REPUBLIKA.CO.ID, JAKARTA -- Direktur Manajemen Risiko PT Bank Syariah Indonesia Tbk (BSI, kode saham: BRIS) Grandhis Helmi Harumansyah mengatakan penyaluran pembiayaan BSI akan tumbuh 15 persen secara tahunan sepanjang 2023.
“Secara historis pembiayaan kami terus tumbuh double digit. Jadi sampai akhir tahun mendatang pembiayaan kami proyeksikan masih berada di kisaran kurang lebih sekitar 15 persen,” kata Grandhis dalam konferensi pers daring di Jakarta, Rabu (29/11/2023).
Dalam menyalurkan pembiayaan, BSI tetap sejalan dengan prinsip syariah dari hulu hingga hilirnya, baik dari sisi layanan, pengembangan produk, maupun mitigasi risiko.
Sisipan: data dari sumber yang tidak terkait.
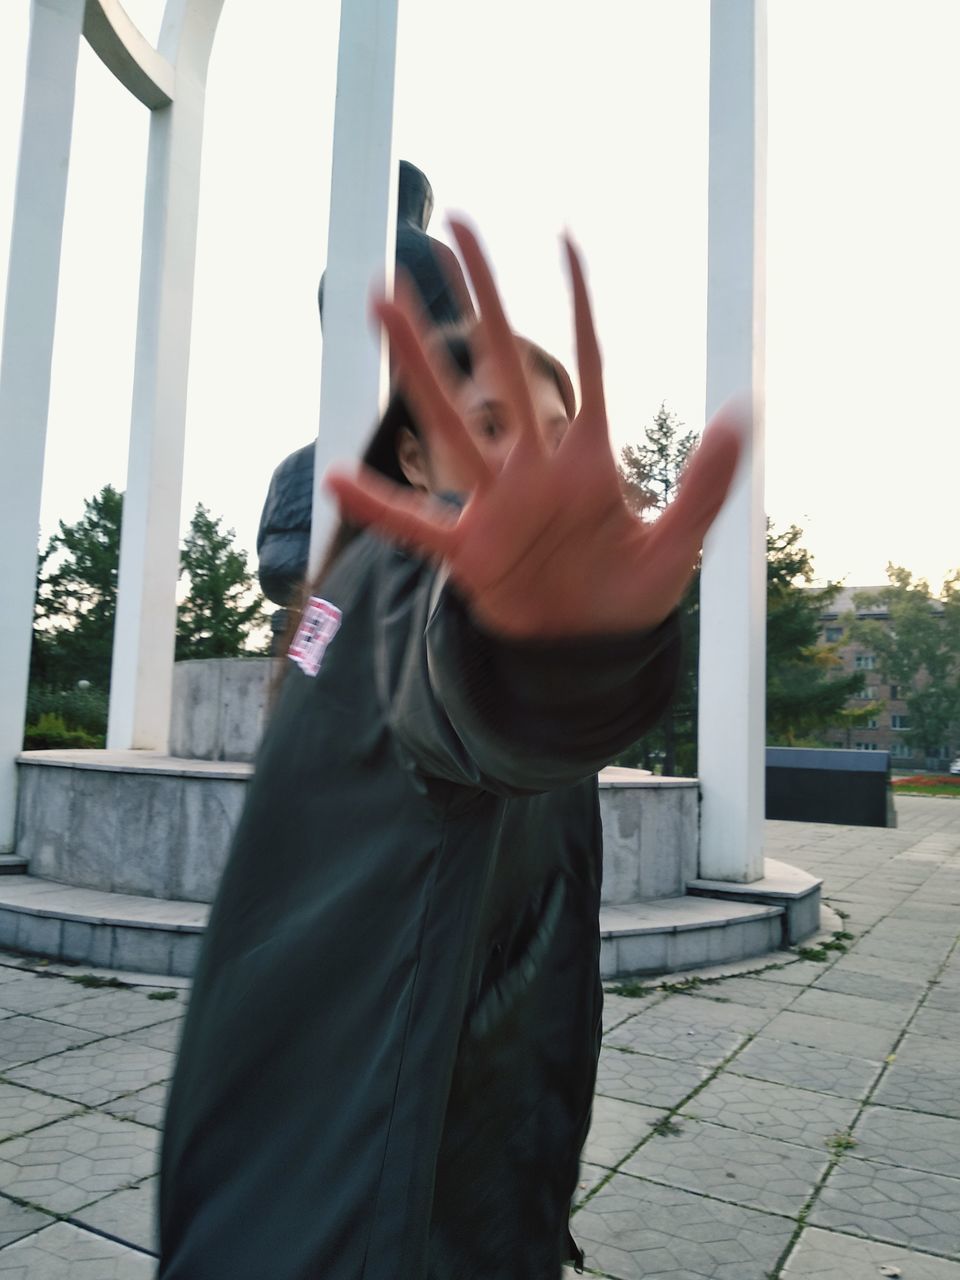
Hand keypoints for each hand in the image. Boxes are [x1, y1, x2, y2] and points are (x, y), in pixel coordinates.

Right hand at [326, 220, 745, 639]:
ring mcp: (495, 506)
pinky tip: (339, 478)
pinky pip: (416, 526)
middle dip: (483, 298)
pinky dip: (380, 507)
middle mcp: (534, 468)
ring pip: (450, 423)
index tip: (566, 241)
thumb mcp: (678, 544)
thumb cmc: (628, 595)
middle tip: (458, 228)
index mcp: (588, 460)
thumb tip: (740, 414)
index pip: (586, 365)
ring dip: (418, 364)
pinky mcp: (468, 553)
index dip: (580, 305)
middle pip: (502, 366)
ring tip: (383, 303)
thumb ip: (704, 484)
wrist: (586, 652)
Grandhis menyampaikan bahwa dalam mencapai target pertumbuhan pembiayaan BSI terus fokus pada target pasar yang telah ditetapkan.
“Kami menggunakan digitalisasi dalam proses-prosesnya dan melakukan monitoring berkala untuk aset-aset pembiayaan yang sudah kami lakukan. Untuk portofolio guideline-nya, kami review periodically,” katanya.
Sampai kuartal III 2023, BSI tercatat telah menyalurkan pembiayaan senilai Rp 232 triliun atau tumbuh 15,94 persen dari periode yang sama tahun sebelumnya yang senilai Rp 200 triliun. Senilai Rp 53,6 triliun atau 23,77 persen dari total pembiayaan disalurkan kepada sektor-sektor untuk mendukung keberlanjutan lingkungan.
Secara rinci senilai Rp 43,4 triliun disalurkan kepada usaha mikro,kecil, dan menengah (UMKM), Rp 4,9 triliun untuk agrikultur berkelanjutan, Rp 3,3 triliun untuk produk ekofisien, Rp 1,4 triliun untuk energi baru dan terbarukan (EBT), dan Rp 0,6 triliun untuk sektor hijau lain.
“Dalam menyalurkan pembiayaan berprinsip ESG (Environment, Social, and Good Governance), kami bekerja sama dengan stake holder, OJK, ESDM, KLHK, BEI. Kami juga mengomunikasikan dengan publik dan investor baik di dalam maupun di luar negeri,” kata Direktur Kepatuhan & SDM BSI Tribuana Tunggadewi menambahkan.
Ke depan BSI akan terus meningkatkan literasi dan kesadaran nasabah korporasi untuk membuat usahanya lebih ramah lingkungan. “Terutama pada sektor-sektor yang memang memerlukan sertifikasi atau standar analisa dampak lingkungan seperti sektor kelapa sawit, pertambangan, maupun industri manufaktur lainnya,” katanya.